**Work order**
Please copy the leading lines of the entries below exactly, concluding with the line in which "above audience commands." occurs.

**Exercise input**
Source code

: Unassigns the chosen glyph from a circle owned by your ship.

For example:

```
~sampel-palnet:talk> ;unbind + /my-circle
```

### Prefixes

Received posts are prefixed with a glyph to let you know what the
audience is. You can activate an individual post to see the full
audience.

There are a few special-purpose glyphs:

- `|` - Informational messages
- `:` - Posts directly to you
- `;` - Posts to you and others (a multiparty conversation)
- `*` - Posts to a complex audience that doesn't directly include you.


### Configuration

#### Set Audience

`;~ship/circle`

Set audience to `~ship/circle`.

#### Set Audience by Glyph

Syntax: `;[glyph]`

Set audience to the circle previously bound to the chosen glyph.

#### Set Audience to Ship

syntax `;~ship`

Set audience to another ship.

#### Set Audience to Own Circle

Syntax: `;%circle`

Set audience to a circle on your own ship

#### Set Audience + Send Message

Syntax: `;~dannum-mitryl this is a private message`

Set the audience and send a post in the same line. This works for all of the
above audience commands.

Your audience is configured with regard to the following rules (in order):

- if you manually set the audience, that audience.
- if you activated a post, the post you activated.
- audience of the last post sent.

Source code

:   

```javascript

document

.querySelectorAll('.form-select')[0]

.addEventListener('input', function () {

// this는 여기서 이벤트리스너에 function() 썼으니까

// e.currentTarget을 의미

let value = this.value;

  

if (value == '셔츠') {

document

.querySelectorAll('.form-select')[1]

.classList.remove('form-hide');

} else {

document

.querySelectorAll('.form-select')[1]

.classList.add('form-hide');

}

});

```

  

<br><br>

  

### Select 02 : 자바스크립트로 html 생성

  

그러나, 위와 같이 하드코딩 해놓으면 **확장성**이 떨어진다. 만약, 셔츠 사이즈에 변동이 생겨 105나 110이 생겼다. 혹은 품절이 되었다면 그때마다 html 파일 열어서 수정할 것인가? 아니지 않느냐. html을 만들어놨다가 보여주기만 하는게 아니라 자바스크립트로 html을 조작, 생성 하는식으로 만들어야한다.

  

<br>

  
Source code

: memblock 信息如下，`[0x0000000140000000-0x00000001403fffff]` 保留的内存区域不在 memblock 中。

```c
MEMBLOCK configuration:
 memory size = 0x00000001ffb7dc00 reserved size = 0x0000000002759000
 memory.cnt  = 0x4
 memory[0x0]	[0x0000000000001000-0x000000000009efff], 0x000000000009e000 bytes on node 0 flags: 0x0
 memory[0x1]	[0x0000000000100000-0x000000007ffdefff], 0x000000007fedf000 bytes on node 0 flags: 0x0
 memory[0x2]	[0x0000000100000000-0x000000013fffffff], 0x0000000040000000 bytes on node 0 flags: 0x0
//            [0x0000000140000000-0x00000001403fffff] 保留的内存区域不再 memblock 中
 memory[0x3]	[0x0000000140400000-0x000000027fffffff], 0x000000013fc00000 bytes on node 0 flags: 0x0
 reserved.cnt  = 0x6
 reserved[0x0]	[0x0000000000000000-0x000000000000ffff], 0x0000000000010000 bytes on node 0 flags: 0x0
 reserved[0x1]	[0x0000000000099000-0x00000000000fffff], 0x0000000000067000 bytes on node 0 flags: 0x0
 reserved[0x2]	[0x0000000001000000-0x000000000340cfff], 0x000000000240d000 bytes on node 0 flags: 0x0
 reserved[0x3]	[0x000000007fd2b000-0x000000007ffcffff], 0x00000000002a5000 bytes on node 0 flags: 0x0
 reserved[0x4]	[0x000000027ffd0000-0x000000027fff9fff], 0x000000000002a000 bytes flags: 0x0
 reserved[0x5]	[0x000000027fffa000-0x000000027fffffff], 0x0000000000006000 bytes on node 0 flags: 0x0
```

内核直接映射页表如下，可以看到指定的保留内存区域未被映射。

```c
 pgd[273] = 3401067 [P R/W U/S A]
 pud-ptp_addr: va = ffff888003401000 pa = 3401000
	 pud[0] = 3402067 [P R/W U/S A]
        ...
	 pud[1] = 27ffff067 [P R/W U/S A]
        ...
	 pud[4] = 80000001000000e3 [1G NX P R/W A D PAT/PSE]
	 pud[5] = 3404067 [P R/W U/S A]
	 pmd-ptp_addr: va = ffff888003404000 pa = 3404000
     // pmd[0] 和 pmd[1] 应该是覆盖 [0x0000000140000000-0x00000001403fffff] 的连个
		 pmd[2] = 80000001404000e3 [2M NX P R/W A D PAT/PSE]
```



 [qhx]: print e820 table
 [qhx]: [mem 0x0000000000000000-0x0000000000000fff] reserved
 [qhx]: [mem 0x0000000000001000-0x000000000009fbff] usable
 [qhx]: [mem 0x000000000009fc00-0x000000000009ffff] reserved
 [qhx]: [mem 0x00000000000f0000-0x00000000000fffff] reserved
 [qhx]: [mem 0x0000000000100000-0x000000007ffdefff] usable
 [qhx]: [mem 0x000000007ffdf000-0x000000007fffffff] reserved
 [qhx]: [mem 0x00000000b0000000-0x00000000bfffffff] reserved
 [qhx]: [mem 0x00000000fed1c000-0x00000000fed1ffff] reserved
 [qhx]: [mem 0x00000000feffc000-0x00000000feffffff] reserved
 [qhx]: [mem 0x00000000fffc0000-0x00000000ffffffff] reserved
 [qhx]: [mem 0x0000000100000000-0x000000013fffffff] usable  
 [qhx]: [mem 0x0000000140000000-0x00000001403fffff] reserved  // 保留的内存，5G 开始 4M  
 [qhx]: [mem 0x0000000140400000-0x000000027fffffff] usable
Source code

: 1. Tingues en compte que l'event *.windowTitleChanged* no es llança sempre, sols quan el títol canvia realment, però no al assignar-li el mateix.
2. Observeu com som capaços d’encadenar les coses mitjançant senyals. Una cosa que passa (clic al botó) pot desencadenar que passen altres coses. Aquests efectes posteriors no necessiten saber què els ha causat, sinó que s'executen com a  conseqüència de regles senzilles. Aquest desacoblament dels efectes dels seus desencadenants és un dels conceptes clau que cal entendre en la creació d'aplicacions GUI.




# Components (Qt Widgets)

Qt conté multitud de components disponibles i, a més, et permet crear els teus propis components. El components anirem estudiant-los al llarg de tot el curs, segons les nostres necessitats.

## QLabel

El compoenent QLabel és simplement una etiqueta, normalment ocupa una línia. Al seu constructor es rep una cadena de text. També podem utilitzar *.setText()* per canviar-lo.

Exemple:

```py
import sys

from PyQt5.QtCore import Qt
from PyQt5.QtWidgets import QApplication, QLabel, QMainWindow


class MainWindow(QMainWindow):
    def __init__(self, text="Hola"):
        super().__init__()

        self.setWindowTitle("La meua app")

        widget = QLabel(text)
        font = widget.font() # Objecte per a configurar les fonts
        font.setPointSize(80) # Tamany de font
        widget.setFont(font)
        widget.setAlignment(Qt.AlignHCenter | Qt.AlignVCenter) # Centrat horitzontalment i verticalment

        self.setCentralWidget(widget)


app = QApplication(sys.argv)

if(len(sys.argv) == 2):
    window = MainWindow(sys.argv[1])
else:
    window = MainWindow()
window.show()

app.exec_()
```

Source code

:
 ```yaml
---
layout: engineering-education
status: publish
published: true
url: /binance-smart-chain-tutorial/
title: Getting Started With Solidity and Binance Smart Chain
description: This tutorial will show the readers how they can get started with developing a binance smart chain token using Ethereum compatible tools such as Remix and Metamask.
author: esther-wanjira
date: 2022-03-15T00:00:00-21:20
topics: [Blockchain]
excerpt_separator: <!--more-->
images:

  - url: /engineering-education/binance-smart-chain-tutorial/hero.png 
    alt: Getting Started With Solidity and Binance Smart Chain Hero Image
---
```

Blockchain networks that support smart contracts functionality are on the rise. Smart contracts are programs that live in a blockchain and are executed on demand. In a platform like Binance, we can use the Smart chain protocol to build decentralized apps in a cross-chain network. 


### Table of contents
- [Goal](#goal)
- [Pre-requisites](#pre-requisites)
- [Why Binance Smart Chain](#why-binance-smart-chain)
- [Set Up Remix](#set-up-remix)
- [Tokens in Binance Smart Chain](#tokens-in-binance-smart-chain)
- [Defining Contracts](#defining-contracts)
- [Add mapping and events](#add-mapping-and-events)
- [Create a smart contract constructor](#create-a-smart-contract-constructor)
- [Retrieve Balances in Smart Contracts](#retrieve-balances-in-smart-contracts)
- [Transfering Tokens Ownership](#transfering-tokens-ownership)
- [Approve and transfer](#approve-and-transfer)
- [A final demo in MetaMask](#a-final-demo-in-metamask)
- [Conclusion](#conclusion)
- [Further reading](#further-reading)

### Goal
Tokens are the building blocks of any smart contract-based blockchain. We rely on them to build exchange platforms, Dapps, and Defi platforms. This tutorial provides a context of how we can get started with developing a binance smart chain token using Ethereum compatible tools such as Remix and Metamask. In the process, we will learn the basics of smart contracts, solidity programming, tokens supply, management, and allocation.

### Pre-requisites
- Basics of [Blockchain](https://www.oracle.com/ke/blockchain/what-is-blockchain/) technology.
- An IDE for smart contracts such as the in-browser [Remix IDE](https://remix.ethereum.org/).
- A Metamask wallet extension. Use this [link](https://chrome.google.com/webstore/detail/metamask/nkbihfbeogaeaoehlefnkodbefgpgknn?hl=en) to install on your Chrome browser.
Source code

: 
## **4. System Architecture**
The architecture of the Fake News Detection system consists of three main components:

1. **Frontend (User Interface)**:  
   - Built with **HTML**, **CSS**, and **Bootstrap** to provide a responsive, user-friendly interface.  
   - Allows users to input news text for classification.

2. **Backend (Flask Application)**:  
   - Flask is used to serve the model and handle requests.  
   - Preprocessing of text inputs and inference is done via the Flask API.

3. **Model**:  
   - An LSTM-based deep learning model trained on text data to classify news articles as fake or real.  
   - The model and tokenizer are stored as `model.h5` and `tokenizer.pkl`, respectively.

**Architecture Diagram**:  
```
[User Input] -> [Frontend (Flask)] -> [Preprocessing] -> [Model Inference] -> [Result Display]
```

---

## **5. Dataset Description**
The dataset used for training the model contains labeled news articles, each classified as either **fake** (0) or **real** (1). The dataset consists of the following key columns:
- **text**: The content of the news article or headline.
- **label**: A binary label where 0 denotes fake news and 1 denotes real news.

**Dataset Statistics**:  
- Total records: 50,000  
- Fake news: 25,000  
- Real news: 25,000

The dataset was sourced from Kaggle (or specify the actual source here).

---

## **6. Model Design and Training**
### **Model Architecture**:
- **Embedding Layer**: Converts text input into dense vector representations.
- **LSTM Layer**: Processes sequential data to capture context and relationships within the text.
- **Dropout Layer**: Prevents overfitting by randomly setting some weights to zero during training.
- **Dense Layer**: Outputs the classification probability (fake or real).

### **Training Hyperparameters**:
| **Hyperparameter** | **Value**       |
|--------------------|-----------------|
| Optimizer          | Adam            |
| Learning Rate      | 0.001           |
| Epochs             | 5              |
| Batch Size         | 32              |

**Exercise result**
Source code

: Unassigns the chosen glyph from a circle owned by your ship.

For example:

```
~sampel-palnet:talk> ;unbind + /my-circle
```

### Prefixes

Received posts are prefixed with a glyph to let you know what the
audience is. You can activate an individual post to see the full
audience.

There are a few special-purpose glyphs:

- `|` - Informational messages
- `:` - Posts directly to you
- `;` - Posts to you and others (a multiparty conversation)
- `*` - Posts to a complex audience that doesn't directly include you.


### Configuration

#### Set Audience

`;~ship/circle`

Set audience to `~ship/circle`.

#### Set Audience by Glyph

Syntax: `;[glyph]`

Set audience to the circle previously bound to the chosen glyph.

#### Set Audience to Ship

syntax `;~ship`

Set audience to another ship.

#### Set Audience to Own Circle

Syntax: `;%circle`

Set audience to a circle on your own ship

#### Set Audience + Send Message

Syntax: `;~dannum-mitryl this is a private message`

Set the audience and send a post in the same line. This works for all of the
above audience commands.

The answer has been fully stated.